This Week in Science: Laughing Gas, Invisibility Cloaks, and Nobel Prizes

It’s time for “Nerd News,” covering the most important news for your brain. Here’s a quick rundown of this week in science . . .

 

1.  A study at the University of Michigan simulated the impact of the asteroid that killed the dinosaurs, and found it caused a mile-high, global tsunami.  Within 48 hours, the wave had decimated every coastline on Earth.

 

2.  In bug news:  A team in Scotland built an A.I. machine that can spot cockroaches and kill them with a laser.  They’ve also got one that zaps mosquitos.

 

3.  Researchers at the University of California think we could find life on other planets by looking for nitrous oxide, a.k.a. laughing gas.  A lot of it comes from FECAL MATTER.  So if a planet has tons of nitrous, there’s probably life there.

 

4.  In other space news:  SpaceX sent three more astronauts and a cosmonaut to the space station Wednesday.  One of the astronauts has been to space four times before.  The rest are newbies.

 

5.  In Harry Potter news:  A futuristic clothing company based in the U.K. says they’re only a few years away from making a real-life invisibility cloak.

 

6.  In Terminator news:  Boston Dynamics promised to never weaponize those scary robot dogs they make.

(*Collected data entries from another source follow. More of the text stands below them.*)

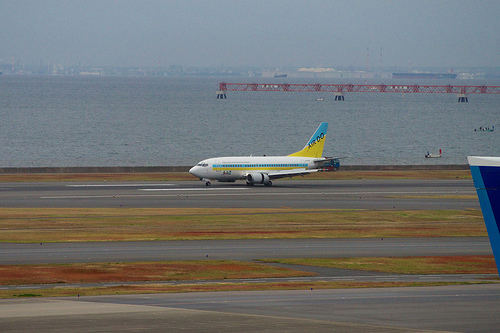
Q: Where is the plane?
A: On a runway.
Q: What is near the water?
A: A white airplane with yellow and blue stripes.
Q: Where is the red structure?
A: Over the water.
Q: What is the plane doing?
A: The plane is about to take off.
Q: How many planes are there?
A: One.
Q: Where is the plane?
A: On the runway.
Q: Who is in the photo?
A: Nobody.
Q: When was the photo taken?
A: Daytime.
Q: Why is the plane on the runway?
A: It's taxiing.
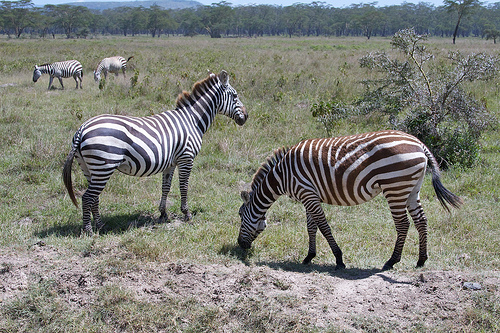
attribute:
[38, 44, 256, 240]
zebra — male, looking, searching, watching, out, having, enjoying, eating, head, tail, stripped, walking, four, striped, standing, grazing, black, swinging, hoove, eye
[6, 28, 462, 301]
scenery — safari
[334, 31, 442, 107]
dirt — mount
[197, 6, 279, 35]
tree — distance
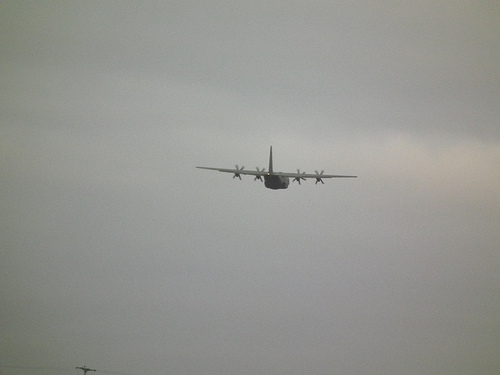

Meanwhile, China just did exactly that, and came up with a way to drop them from drones.

 

7.  And finally, most of this year’s Nobel Prizes were announced this week.  (The Nobel Peace Prize was set to be announced early this morning.  The winner for economics won’t be revealed until Monday.)

The Nobel Prize for medicine went to a Swedish geneticist who pulled material from 40,000-year-old bones and mapped out the genes of Neanderthals.

The Nobel Prize for physics went to three quantum mechanics experts who proved quantum entanglement is real.  That’s where two particles can somehow still affect each other when they’re thousands, or even millions of miles apart/

The Nobel Prize for literature went to a French novelist named Annie Ernaux for her books covering family, class, politics, and gender.  Her most critically acclaimed book is called “The Years”.  It’s about France following World War Two.

And the Nobel Prize for chemistry went to three researchers who pioneered “click chemistry” that’s been compared to snapping molecules together like Legos.